Okay, I have written my own little separable convolution program that has two separate kernels (one for Row convolution, and one for Column). It is very similar to how the C version works in the SDK, except written parallel (the loop unrolling version in the SDK did not fit what I needed exactly). Basically the user calls the program and tells it how many times they want to run the convolution. Currently what it does, is copies the array (call it arrayA) over to the GPU, saves the result in arrayB on the GPU, then passes arrayB to the second kernel and saves the results back to arrayA…then arrayA is copied back to the host and returned to the user…if they user wants more than one run, the whole thing starts off (copying the new arrayA to the GPU etc). This means that for 600 convolutions (the low end of what I am doing), there are 1200 copies (600 each way) between the GPU and CPU…is there a better way to deal with the memory for this?

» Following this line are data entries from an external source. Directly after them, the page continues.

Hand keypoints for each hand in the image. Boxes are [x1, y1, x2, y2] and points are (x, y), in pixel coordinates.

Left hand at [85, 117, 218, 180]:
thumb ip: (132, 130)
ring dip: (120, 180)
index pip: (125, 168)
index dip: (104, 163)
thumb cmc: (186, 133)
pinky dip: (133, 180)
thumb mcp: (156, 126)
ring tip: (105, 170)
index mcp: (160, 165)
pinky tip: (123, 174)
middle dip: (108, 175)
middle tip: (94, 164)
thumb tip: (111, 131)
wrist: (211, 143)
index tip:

I don’t know how big the images are before hand, so I couldn’t figure out a way to just make it all sit in global memory, but maybe I am over thinking it, I am very new to cuda.

This is the loop:

int counter;

for (counter = 0; counter<numSmooths; counter++)
{
cutilSafeCall( cudaMemcpy(d_DataA, h_DataA, DATA_SIZE, cudaMemcpyHostToDevice) );

    cutilSafeCall( cudaThreadSynchronize() );
    
    convolutionRowGPU<<<blocks,threads>>>(
        d_DataB,
        d_DataA,
    d_Kernel,
        DATA_W,
        DATA_H,
    KERNEL_R
    );
    cutilCheckMsg("convolutionRowGPU() execution failed\n");

    convolutionColumnGPU<<<blocks,threads>>>(
        d_DataA,
        d_DataB,
    d_Kernel,
        DATA_W,
        DATA_H,
    KERNEL_R
    );
    cutilCheckMsg("convolutionColumnGPU() execution failed\n");
cutilSafeCall( cudaThreadSynchronize() );


    cutilSafeCall( cudaMemcpy(h_DataA, d_DataA, DATA_SIZE, cudaMemcpyDeviceToHost) );

}

Hi,
Since I’m not familiar with the type of computation you are doing, I might say something plain stupid, so please forgive me if ever.
That said, if the code snippet you gave actually reflect your algorithm and if you don’t touch “h_data” inside your loop, why don’t you just push both cudaMemcpy H2D and D2H outside of the loop? The first H2D would go prior to the loop and the D2H right after. This way, no unnecessary data transfer would occur…
While writing this, it looks so obvious that I must miss something here…

Wow. Okay, I see what you are saying, for some reason I had it in my head that to restart the loop again with the resulting image from the previous loop, I had to copy it over again…

I am very new at this, thanks!

Take a look at the best practices document on the nvidia website. It gives good idea about what to keep look after in order to have good performance.